(EXTRACTED DATA begins)

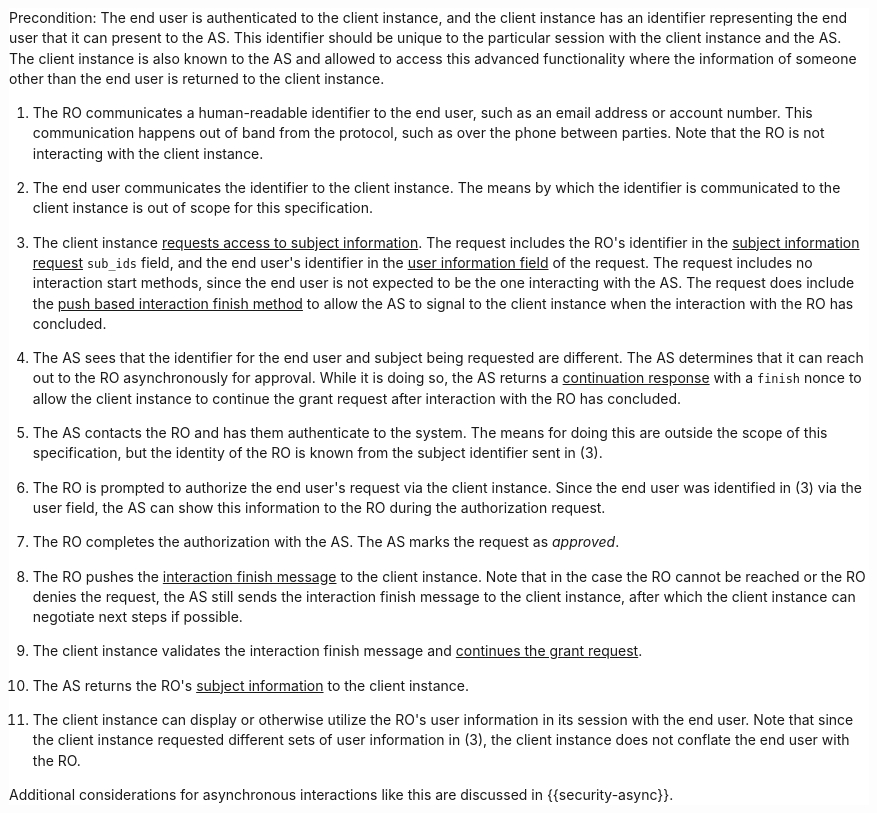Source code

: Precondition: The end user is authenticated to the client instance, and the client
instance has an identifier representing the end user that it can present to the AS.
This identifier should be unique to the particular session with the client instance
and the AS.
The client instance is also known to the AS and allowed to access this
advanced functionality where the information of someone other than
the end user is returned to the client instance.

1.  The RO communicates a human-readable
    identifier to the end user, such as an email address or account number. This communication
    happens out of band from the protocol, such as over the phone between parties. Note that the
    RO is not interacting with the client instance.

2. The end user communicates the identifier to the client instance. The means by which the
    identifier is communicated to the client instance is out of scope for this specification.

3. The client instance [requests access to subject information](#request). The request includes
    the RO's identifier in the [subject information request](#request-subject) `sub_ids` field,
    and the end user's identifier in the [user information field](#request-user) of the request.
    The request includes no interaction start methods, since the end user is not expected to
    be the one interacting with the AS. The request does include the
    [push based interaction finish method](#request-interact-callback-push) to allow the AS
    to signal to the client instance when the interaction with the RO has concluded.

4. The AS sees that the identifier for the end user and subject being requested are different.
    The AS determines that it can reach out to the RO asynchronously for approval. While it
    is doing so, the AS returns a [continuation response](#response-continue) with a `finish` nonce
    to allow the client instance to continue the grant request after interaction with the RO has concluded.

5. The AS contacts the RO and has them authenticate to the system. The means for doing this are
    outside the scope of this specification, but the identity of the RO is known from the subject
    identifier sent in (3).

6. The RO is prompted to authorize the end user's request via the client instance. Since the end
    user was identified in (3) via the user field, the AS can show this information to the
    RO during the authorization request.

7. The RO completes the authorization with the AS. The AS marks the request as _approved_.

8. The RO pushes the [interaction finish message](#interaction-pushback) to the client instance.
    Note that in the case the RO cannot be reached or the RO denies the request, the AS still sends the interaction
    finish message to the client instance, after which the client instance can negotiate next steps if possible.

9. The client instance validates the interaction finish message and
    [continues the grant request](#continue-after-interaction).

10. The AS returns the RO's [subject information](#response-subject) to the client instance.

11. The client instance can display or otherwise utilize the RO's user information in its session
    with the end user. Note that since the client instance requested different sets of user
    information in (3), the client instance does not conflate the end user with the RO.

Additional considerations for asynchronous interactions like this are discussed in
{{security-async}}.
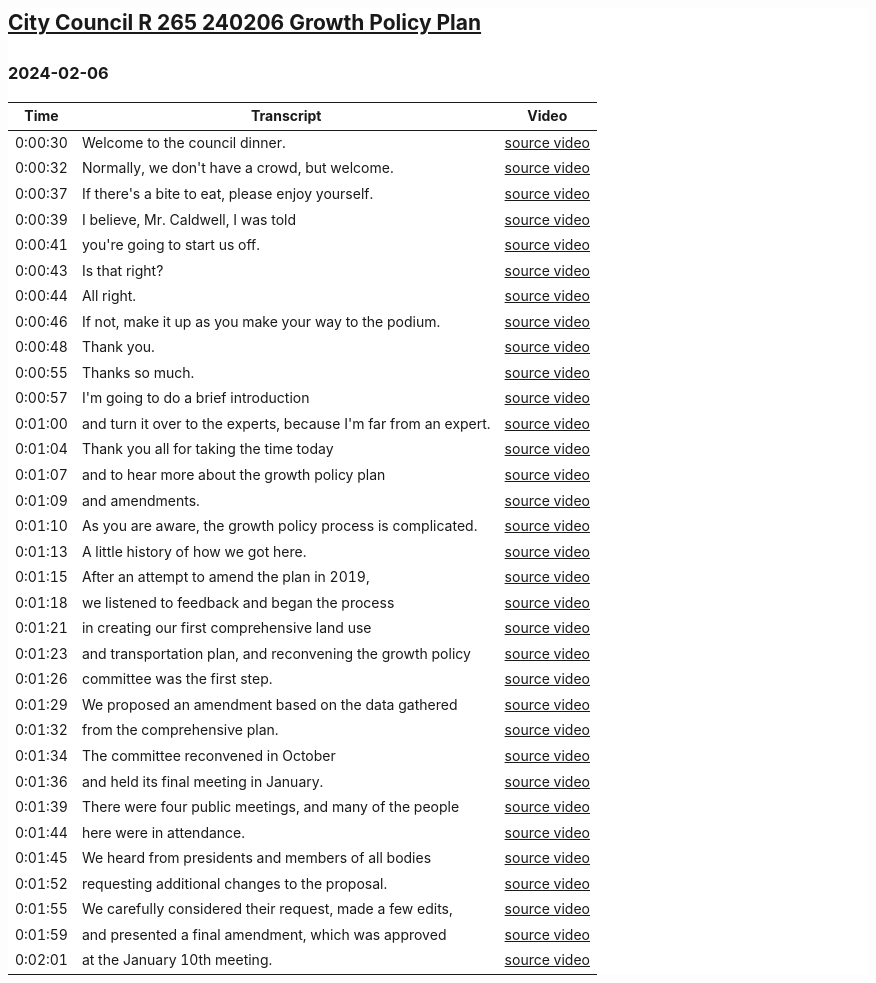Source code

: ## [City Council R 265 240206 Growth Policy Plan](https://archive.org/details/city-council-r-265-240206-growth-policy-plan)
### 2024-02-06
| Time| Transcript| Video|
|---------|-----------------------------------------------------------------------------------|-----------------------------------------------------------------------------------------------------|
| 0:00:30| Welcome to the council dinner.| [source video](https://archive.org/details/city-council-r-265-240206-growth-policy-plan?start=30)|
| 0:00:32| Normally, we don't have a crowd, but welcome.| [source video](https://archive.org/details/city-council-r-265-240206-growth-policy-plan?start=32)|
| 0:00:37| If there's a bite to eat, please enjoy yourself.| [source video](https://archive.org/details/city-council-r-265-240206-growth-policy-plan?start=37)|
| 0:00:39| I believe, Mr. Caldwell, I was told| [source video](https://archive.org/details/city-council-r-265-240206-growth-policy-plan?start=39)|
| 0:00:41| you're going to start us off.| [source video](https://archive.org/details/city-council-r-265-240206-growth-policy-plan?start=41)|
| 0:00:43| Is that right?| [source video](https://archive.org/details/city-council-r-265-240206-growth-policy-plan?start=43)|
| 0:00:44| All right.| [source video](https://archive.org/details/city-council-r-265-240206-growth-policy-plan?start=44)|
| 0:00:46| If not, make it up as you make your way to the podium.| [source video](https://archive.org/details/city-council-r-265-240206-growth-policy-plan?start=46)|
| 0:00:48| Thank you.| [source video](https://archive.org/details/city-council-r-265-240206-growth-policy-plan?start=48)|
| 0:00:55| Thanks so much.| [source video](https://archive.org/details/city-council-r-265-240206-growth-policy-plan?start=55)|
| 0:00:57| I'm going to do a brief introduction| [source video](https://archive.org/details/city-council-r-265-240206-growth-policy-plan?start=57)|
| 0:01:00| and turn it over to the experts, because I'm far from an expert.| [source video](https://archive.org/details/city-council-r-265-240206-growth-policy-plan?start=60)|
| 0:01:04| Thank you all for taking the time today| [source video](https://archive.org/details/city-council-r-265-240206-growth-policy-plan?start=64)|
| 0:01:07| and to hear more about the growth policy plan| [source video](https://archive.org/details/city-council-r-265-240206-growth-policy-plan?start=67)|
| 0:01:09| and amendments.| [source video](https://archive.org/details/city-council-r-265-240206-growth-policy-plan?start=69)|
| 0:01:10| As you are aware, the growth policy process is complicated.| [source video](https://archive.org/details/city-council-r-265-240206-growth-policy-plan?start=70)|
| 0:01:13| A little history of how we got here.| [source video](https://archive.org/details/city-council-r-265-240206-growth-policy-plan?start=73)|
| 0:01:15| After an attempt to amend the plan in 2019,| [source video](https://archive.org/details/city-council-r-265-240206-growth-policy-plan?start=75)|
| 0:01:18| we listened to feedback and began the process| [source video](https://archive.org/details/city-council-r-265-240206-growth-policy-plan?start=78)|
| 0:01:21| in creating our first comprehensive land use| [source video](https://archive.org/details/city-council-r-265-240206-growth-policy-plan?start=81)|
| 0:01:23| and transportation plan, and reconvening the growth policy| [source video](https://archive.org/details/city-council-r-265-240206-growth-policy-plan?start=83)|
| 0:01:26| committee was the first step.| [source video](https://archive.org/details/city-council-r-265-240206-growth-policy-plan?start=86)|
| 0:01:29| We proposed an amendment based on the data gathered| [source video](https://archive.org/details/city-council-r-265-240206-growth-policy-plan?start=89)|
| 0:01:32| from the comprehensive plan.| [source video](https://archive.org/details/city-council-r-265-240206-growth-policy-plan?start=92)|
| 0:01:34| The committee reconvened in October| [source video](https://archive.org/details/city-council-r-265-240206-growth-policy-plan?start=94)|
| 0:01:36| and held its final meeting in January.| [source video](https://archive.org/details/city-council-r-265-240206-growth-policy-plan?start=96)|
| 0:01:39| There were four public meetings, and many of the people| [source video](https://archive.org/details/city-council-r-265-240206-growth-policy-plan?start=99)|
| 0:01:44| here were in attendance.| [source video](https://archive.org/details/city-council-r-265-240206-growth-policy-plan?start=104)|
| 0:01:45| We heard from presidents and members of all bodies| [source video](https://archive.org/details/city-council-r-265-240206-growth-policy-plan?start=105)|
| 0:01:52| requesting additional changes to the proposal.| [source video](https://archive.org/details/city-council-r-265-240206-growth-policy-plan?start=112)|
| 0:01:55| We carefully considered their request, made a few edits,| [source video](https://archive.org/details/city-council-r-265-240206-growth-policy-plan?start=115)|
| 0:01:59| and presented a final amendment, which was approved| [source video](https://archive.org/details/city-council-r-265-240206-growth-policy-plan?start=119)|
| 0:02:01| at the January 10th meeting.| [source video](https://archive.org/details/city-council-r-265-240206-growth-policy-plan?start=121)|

(EXTRACTED DATA ends)

▸ **YOUR OBJECTIVE**
Wherever a line contains the string "Note", copy that line from the data.

▸ **EXPECTED ANSWER**
    happens out of band from the protocol, such as over the phone between parties. Note that the
    Note that in the case the RO cannot be reached or the RO denies the request, the AS still sends the interaction
    with the end user. Note that since the client instance requested different sets of user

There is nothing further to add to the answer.